Question

ABCD is a quadrilateral in which \[AB\,||\,CD\]and $AD = BC$, prove that $\angle A = \angle B$.

Answer 1

Hint: In this question, first we will draw a perpendicular line from one parallel side to the other. Then we will prove the congruence of two triangles formed so that we can prove the equality of angles formed by the perpendicular line and the non-parallel line and then we will add the angle of ninety degrees in both the angles to conclude the result.

Complete step by step answer:
In the above question, it is given that \[AB\,||\,CD\] and $AD = BC$and we have to prove that $\angle A = \angle B$.

We know that the sum angle A and angle D is \[{180^ \circ }\].Therefore,
$\angle A + \angle D = {180^ \circ }$.........(angles on the same side of traversal)
Similarly.
$\angle B + \angle C = {180^ \circ }$........(angles on the same side of traversal)
Now we will prove that $\vartriangle ADE \cong \,\vartriangle BCF$,
So, In $\vartriangle ADE\,\,and\,\,\vartriangle BCF$
$AE\, = \,BF$(perpendicular to the same line)
$AD\, = \,BC$(given)
$\angle AED\, = \,\angle BFC\, = \,{90^ \circ }$
Therefore, $\vartriangle ADE \cong \,\vartriangle BCF$.
Hence, $\angle DAE = \angle FBC$ by corresponding parts of the congruent triangle.

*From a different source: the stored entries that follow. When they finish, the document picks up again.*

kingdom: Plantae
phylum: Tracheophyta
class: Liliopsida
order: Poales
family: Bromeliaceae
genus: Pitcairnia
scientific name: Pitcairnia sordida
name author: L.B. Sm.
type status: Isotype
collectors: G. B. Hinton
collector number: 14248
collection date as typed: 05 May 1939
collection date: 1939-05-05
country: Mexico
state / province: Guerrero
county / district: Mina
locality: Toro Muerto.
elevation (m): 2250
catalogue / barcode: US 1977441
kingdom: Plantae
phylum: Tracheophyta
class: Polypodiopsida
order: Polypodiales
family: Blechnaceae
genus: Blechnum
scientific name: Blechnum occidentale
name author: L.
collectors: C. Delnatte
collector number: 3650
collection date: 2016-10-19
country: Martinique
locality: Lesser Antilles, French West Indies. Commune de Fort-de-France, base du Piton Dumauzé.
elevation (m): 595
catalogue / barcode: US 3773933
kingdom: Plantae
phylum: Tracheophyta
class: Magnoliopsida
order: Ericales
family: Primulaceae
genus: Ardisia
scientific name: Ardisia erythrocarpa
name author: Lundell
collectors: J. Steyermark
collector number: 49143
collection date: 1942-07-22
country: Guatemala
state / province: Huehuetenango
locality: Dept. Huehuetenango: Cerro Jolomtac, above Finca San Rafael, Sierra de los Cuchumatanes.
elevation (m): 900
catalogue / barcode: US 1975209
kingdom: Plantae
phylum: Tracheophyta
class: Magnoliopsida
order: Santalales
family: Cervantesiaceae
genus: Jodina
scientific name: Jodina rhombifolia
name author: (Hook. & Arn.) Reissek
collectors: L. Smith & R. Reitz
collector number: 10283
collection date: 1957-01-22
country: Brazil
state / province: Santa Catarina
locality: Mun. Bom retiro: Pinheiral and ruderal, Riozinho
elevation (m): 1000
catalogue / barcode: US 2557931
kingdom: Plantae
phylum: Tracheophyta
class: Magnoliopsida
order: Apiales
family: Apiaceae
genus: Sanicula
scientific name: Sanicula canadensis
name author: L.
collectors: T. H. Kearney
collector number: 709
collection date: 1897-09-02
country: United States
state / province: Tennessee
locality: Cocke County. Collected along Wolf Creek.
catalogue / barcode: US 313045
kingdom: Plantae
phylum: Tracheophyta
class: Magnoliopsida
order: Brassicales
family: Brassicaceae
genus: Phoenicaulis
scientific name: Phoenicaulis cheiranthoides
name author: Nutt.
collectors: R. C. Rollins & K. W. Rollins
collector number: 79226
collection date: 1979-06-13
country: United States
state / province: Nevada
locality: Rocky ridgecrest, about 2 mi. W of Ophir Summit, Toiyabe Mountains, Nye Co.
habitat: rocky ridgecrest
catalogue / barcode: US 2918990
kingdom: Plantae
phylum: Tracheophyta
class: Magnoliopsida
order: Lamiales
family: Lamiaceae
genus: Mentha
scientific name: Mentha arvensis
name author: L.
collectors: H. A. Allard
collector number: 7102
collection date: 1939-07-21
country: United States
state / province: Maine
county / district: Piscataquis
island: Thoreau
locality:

We know that $\angle EAB = \angle ABF = {90^ \circ }$
So, from above equation, we know that
$\angle DAE = \angle FBC$
Now adding both sides ${90^ \circ }$.
$ \Rightarrow \angle DAE + {90^ \circ } = \angle FBC + {90^ \circ }$
Also, we have $\angle EAB = \angle ABF = {90^ \circ }$.
Therefore, on substitution we get
$ \Rightarrow \angle DAE + \angle EAB = \angle FBC + \angle ABF$
$ \Rightarrow \angle DAB = \angle ABC$
Therefore, $\angle A = \angle B$
Hence proved.

Note:In the above question, we can also prove that $\angle D = \angle C$ and $DE = FC$. Here we also know that $AB = EF$and ABEF is a square. With the help of conditions given in this question, we can say that the above figure is isosceles trapezium in which one pair of opposite sides are equal and another pair of parallel sides are unequal.